**Исходный текст:**
────────────────────

Меншиков, отуманенный винными парами и недавно полученным титулом светлейшего князя Римского и Российского государства, вступил в перебранку с Кейзерлингом, толкнул его и, получив пощёчину, обнажил шпагу. Пётр также обнажил шпагу и объявил, что будет драться с посланником. Шафиров с трудом успокоил царя и Меншикова, а присутствовавшие при этом гвардейцы вытолкали из дверей Кейзерлинга, который тотчас послал нарочного к прусскому королю с известием о случившемся. Но дело обошлось благополучно. Кейзерлинг послал извинительное письмо царю и Меншикову, которые с своей стороны предложили предать смертной казни двух гвардейцев, наиболее виновных в оскорблении посланника; но по его просьбе они были помилованы.
В день нового 1708 года царь угощал у себя знатнейших особ и устроил перед Кремлём фейеверк, что было тогда в России зрелищем новым и интересным.
На следующий день, 2-го января был у царя в Немецкой слободе обед, куда явился гонец из лагеря Меншикова с известием, что шведский король перешёл Вислу и двинулся с войсками в Литву. Пётр, отпустив гонца, оставался с гостями, но в ту же ночь уехал к армии.
Забота его об Екатерине Алексеевне, которую он оставлял, ничем не обеспеченную в чужой для неё стороне, выразилась в оставленной им записке, написанной накануне отъезда:
«Ежели, что мне случится волею божиею тогда три тысячи рублей, которые ныне на дворе господина князя Меншикова, отдать Катерине Васильефской с девочькой».
Екатерина Алексеевна осталась в Москве, где в отсутствие царя ей, по-видимому, приходилось переживать не самые лучшие дни среди многочисленной царской родни и неприязненно относившихся к ней придворных. Насколько неприятно было её положение, видно из того, что снова беременная, почти накануне родов, несмотря на сильные, бывшие в это время морозы и дальний путь, она просит царя отпустить её с Толстой в Петербург. В силу военных обстоятельств царь письмом не разрешает поездку.
А в следующем письме от 8-го февраля царь поздравляет Екатерину Алексеевну с рождением второй дочери Анны.
Напряжённая обстановка не позволяла Екатерине Алексеевне уехать в С.-Петербург и она оставалась в Москве по случаю болезни и кончины маленькой Екатерины; царь тем более чувствовал своё одиночество, что был измучен лихорадкою, привезённую им из Польши, и не мог выходить из дому.

────────────────────

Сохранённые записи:

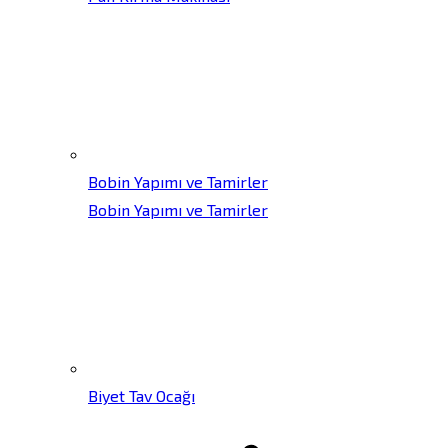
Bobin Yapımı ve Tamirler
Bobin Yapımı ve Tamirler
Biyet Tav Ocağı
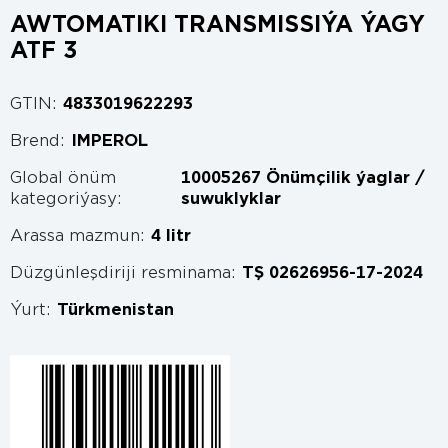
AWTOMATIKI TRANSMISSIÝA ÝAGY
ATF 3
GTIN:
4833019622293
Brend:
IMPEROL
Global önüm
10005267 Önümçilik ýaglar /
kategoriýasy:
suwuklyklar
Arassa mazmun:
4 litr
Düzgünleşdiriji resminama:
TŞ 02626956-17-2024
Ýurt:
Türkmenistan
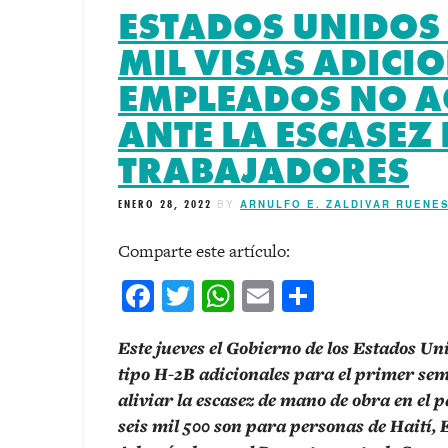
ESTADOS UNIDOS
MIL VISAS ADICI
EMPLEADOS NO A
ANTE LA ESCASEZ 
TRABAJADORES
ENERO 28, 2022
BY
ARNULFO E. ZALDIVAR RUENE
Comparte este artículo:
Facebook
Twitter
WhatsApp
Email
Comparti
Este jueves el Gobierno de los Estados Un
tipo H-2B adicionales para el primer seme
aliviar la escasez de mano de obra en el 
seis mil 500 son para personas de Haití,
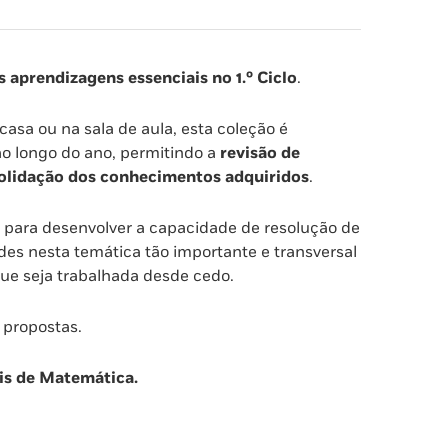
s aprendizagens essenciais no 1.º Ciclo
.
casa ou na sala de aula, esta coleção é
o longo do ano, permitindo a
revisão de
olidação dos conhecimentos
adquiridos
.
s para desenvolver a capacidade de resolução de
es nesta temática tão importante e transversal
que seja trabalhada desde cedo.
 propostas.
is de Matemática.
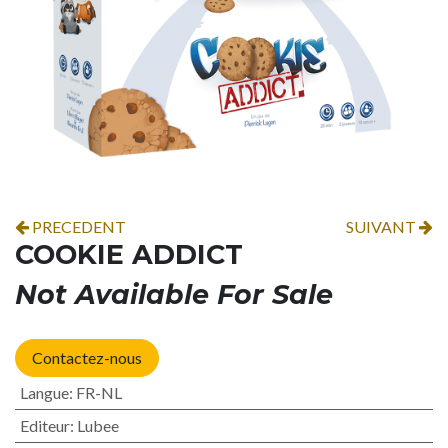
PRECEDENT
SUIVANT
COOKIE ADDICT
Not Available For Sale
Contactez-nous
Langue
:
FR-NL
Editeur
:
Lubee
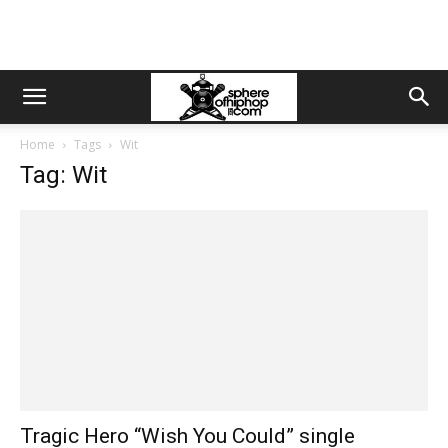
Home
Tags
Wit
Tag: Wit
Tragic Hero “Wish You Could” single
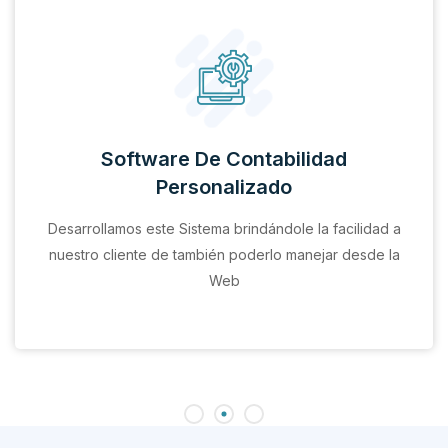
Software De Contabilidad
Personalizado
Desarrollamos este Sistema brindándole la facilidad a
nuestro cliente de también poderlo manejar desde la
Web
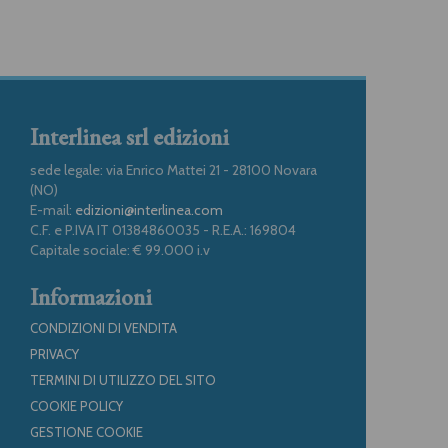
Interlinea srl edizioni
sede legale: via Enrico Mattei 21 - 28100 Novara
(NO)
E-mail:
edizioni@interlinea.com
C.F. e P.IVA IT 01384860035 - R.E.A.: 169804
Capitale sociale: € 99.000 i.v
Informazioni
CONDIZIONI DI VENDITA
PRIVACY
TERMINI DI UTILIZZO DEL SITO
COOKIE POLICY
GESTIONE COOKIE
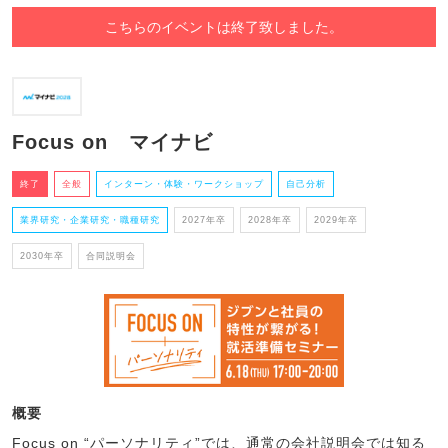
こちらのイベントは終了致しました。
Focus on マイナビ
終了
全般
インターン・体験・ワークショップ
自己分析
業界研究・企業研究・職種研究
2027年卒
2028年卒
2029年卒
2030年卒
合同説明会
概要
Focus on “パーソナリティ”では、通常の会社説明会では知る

────────────────────

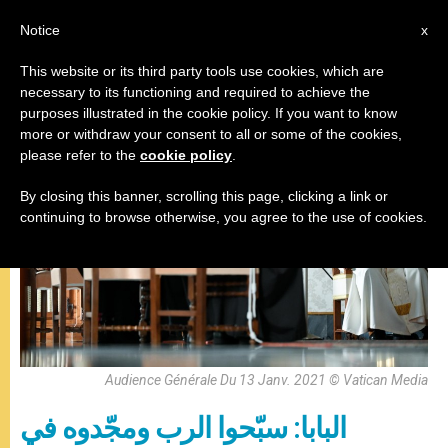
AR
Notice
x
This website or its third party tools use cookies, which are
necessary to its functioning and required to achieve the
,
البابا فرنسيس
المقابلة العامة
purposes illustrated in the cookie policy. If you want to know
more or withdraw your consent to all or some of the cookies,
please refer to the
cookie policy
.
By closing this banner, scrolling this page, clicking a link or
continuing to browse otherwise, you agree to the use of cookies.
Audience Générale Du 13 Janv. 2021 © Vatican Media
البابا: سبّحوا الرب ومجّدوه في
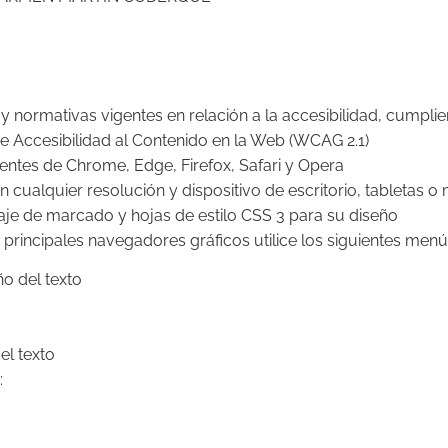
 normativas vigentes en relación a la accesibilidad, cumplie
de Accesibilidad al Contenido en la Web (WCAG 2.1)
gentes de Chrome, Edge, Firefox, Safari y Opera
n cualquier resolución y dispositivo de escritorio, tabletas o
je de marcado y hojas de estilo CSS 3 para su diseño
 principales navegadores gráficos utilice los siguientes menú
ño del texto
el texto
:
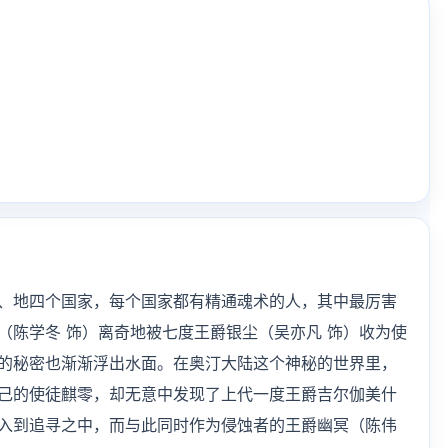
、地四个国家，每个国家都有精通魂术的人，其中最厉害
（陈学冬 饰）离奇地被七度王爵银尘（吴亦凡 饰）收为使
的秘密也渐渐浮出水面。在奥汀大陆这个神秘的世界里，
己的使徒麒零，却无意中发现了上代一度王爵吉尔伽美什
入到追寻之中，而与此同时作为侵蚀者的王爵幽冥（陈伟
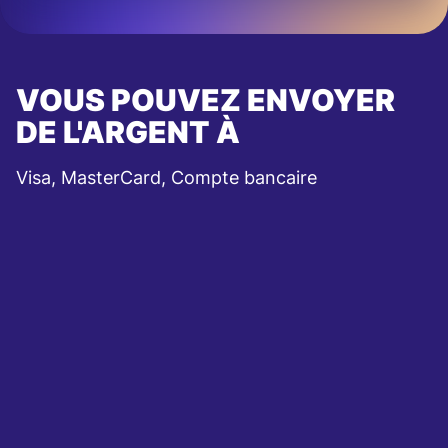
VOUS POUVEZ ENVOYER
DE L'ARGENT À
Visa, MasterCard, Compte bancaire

────────────────────

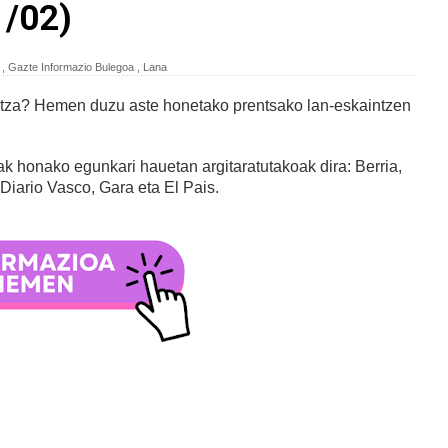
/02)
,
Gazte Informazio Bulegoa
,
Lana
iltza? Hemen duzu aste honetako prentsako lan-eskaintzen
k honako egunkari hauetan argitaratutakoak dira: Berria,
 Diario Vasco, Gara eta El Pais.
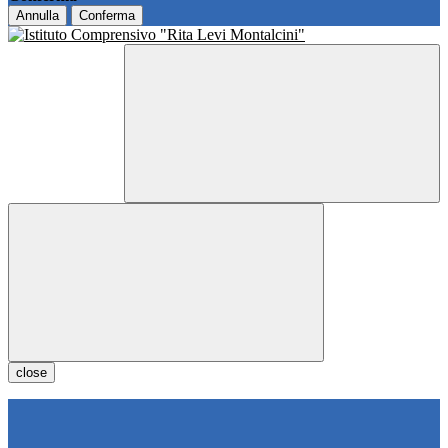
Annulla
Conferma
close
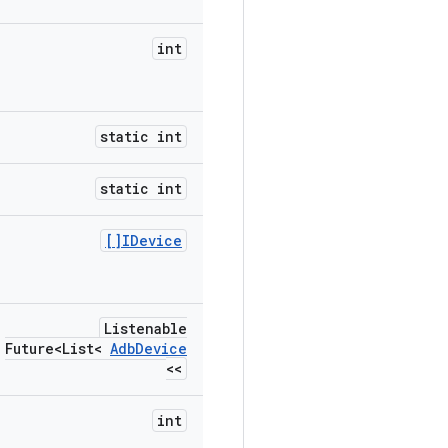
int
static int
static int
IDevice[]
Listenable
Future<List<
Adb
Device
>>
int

────────────────────

**Задания:**
• a. Перепишите дословно фрагмент исходного текста. Начните со слов «Екатерина Алексеевна осталась» и остановитесь после слов «выходить из дому.».
• b. Почему, согласно исходному тексту, царь особенно остро ощущал одиночество, пока Екатерина Алексеевна оставалась в Москве?

**Ответы к заданиям:**
• a.
Екатерина Алексеевна осталась в Москве, где в отсутствие царя ей, по-видимому, приходилось переживать не самые лучшие дни среди многочисленной царской родни и неприязненно относившихся к ней придворных. Насколько неприятно было её положение, видно из того, что снова беременная, почти накануне родов, несмотря на сильные, бывшие в это время морозы и дальний путь, она просит царя отпустить её с Толстой в Петербург. В силу военных обстоятельств царь письмом не разрешает поездку.
А в следующем письме от 8-го февраля царь поздравляет Екатерину Алексеевну с рождением второй дочери Анны.
Напряжённая обстановка не позволяла Екатерине Алексеевне уехать в С.-Петербург и она оставалась в Москве по случаю болезни и кончины маленькой Екатерины; царь тем более чувствовал своё одиночество, что был измучен лихорадкою, привезённую им из Польши, и не мог выходить из дому.

• b. Царь был измучен лихорадкой, которую привёз из Польши, и не мог выходить из дому.